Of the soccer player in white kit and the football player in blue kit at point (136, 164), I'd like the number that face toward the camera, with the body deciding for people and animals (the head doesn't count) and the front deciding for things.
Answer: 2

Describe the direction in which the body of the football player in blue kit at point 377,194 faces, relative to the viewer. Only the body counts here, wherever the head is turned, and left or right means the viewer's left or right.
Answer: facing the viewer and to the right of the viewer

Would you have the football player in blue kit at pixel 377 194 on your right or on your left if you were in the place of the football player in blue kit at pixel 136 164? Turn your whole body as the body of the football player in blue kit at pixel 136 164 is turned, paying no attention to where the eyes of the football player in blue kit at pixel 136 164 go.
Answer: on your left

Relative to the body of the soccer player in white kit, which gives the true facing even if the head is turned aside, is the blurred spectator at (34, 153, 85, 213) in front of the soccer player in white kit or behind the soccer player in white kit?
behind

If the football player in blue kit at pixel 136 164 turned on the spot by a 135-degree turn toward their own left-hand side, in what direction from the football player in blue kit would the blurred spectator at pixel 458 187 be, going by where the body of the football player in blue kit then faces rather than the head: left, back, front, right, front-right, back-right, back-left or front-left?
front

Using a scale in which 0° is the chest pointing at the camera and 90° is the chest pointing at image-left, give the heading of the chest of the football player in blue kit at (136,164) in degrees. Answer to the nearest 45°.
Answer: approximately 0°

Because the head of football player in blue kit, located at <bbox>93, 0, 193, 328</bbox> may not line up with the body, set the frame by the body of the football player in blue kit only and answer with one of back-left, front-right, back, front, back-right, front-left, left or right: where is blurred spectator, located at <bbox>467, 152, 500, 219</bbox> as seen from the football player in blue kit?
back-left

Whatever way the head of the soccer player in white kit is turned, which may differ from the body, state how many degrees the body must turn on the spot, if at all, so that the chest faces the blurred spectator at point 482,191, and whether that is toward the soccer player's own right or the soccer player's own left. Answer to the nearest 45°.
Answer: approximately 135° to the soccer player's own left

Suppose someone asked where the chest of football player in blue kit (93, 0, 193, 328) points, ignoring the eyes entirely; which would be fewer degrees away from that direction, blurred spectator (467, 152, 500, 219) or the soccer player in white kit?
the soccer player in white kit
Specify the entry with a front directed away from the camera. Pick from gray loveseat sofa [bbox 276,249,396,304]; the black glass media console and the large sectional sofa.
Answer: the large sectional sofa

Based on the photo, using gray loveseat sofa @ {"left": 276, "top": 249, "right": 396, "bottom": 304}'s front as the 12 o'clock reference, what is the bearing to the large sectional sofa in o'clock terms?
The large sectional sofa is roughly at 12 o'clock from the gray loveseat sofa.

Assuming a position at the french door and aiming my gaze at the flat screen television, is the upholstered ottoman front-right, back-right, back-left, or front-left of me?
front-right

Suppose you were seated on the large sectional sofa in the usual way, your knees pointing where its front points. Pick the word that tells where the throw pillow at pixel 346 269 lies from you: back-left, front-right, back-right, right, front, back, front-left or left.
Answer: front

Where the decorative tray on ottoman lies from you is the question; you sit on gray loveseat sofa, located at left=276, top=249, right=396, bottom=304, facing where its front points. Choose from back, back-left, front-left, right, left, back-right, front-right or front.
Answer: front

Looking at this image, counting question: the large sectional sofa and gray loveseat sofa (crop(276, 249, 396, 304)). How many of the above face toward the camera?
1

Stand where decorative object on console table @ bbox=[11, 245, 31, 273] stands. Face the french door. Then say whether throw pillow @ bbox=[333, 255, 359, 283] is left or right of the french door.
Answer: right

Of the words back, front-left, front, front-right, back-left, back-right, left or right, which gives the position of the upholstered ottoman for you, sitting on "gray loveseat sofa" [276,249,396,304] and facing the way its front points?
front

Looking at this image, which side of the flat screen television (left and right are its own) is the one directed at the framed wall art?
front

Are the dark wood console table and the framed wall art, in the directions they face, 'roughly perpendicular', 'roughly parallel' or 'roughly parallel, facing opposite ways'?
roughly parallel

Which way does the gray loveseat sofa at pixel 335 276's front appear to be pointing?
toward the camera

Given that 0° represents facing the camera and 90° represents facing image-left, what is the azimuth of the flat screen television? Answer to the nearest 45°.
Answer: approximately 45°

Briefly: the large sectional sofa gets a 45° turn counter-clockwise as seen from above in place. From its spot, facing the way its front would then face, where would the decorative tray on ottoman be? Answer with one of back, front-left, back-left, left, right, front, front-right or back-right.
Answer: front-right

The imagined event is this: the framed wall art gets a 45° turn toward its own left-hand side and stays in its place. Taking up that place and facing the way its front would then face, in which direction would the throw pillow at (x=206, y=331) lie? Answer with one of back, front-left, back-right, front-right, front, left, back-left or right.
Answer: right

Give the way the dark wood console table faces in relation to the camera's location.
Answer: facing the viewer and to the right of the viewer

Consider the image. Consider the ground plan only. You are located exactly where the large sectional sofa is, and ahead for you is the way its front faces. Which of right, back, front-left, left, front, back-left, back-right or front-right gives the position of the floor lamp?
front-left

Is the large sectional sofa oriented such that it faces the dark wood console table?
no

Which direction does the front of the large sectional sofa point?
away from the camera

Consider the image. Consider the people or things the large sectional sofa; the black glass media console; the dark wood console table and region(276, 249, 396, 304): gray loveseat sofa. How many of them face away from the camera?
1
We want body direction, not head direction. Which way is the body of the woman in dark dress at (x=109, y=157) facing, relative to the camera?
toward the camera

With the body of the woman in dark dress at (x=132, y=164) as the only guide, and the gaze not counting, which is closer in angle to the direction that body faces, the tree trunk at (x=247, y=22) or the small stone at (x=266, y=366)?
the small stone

**EXERCISE DETAILS**
Repeat each line above exactly as written.

**SOLUTION BELOW**
Of the soccer player in white kit and the football player in blue kit at point (136, 164), I'd like the number that face toward the camera, with the body deciding for people and animals (the head doesn't count) and the front deciding for things.
Answer: 2

Describe the direction in which the body of the football player in blue kit at point 377,194 faces, relative to the viewer. Only the body counts here, wherever the head is turned, and left or right means the viewer's left or right.
Answer: facing the viewer and to the right of the viewer

Would you have the football player in blue kit at pixel 377 194 on your right or on your left if you were in the place of the football player in blue kit at pixel 136 164? Turn your whole body as the body of the football player in blue kit at pixel 136 164 is turned, paying no attention to where the eyes of the football player in blue kit at pixel 136 164 go.
Answer: on your left

Relative to the body of the soccer player in white kit, which gives the true facing even if the head is turned aside, is the blurred spectator at (34, 153, 85, 213) in front of the soccer player in white kit or behind the soccer player in white kit?
behind

If the football player in blue kit at pixel 136 164 turned on the spot by a 135-degree turn toward their own left-hand side, in what direction from the football player in blue kit would the blurred spectator at pixel 458 187 be, going by where the body of the football player in blue kit then faces rather than the head: left, back, front, right, front-right, back-right, back-left or front-left?
front

Using a scale in which 0° is the chest pointing at the camera and 90° is the chest pointing at image-left, give the heading of the chest of the football player in blue kit at (136,164) in degrees. Answer to the nearest 45°.
Answer: approximately 0°

Because the head of football player in blue kit, located at <bbox>93, 0, 193, 328</bbox> may not line up with the body, set the frame by the body of the football player in blue kit only and answer with one of back-left, front-right, back, front, back-right, front-left, left or right: where is blurred spectator, located at <bbox>467, 152, 500, 219</bbox> as seen from the football player in blue kit?
back-left

Whatever way the head of the soccer player in white kit is turned, which may differ from the body, state how many degrees the body must turn on the spot, if at all, so that the chest faces the blurred spectator at point 482,191, and whether that is toward the soccer player's own right or the soccer player's own left. Answer to the nearest 45°.
Answer: approximately 135° to the soccer player's own left

Suppose someone asked where the chest of football player in blue kit (93, 0, 193, 328) points, ignoring the eyes entirely; which would be fewer degrees away from that direction, blurred spectator (467, 152, 500, 219) or the soccer player in white kit?
the soccer player in white kit
Specify the entry with a front directed away from the camera. Pick from gray loveseat sofa [bbox 276,249,396,304]; the black glass media console and the large sectional sofa.
Answer: the large sectional sofa

Based on the photo, using gray loveseat sofa @ {"left": 276, "top": 249, "right": 396, "bottom": 304}'s front as the 12 o'clock reference, what is the bearing to the large sectional sofa in o'clock terms?
The large sectional sofa is roughly at 12 o'clock from the gray loveseat sofa.

Assuming a position at the french door and aiming my gaze at the flat screen television, is the upholstered ottoman front-right, back-right, back-left, or front-left of me?
front-right

Suppose you were seated on the large sectional sofa in the usual way, your knees pointing where its front points. Pick the word that tells where the throw pillow at pixel 346 269 lies from you: back-left, front-right, back-right, right, front, back, front-left or left.
Answer: front

Where the decorative tray on ottoman lies from you is the question; you sit on gray loveseat sofa, located at left=276, top=249, right=396, bottom=304, facing where its front points. Choose from back, back-left, front-left, right, left, back-right, front-right or front.
Answer: front

Looking at this image, counting question: the large sectional sofa and gray loveseat sofa (crop(276, 249, 396, 304)). How many of the above face toward the camera?
1

Stand where decorative object on console table @ bbox=[11, 245, 31, 273] stands. Face the french door. Then say whether throw pillow @ bbox=[333, 255, 359, 283] is left or right of the french door.
Answer: right

Of the words back, front-left, front, front-right, back-left, back-right, left or right, which gives the position of the upholstered ottoman for you, sitting on "gray loveseat sofa" [276,249,396,304] and facing the way its front points?
front

Looking at this image, which side of the flat screen television (left and right are its own) is the one directed at the framed wall art?
front

Are the dark wood console table and the framed wall art, in the directions they face, 'roughly perpendicular', 'roughly parallel' or 'roughly parallel, facing opposite ways'?
roughly parallel

Which way does the gray loveseat sofa at pixel 335 276's front appear to be pointing?
toward the camera

Given that 0° represents facing the camera and 90° represents facing image-left, what is the azimuth of the flat screen television? Answer to the nearest 45°.
Answer: approximately 45°

Briefly: the large sectional sofa gets a 45° turn counter-clockwise as seen from above in place. From its spot, facing the way its front would then face, where would the decorative tray on ottoman be? Answer with one of back, front-left, back-left, left, right, front, front-right or back-right.
Answer: front-right

The imagined event is this: the framed wall art gets a 45° turn toward its own left-hand side and stays in its place. Taking up that place and facing the way its front would then face, in which direction would the throw pillow at (x=206, y=331) lie? Answer with one of back, front-left, back-right, front-right, front, left, back-left or right.
Answer: right

Give the way the dark wood console table faces in relation to the camera's location.
Answer: facing the viewer and to the right of the viewer

Consider the image. Consider the ground plan only. You are located exactly where the large sectional sofa is, and ahead for you is the way its front faces. Which of right, back, front-left, left, front, back-left, back-right or front-right gives the position of the floor lamp?
front-left

Is the large sectional sofa oriented such that it faces the dark wood console table?
no

Which direction does the front of the large sectional sofa point?
away from the camera

Consider the image. Consider the people or things the large sectional sofa; the black glass media console; the dark wood console table and region(276, 249, 396, 304): gray loveseat sofa. How many of them face away from the camera?
1
We want body direction, not head direction. Which way is the body of the woman in dark dress at (x=109, y=157) facing, relative to the camera?
toward the camera

With the body of the woman in dark dress at (x=132, y=164) as the only guide, and the gaze not counting, which is closer in angle to the direction that body faces, the tree trunk at (x=247, y=22) or the small stone at (x=266, y=366)?
the small stone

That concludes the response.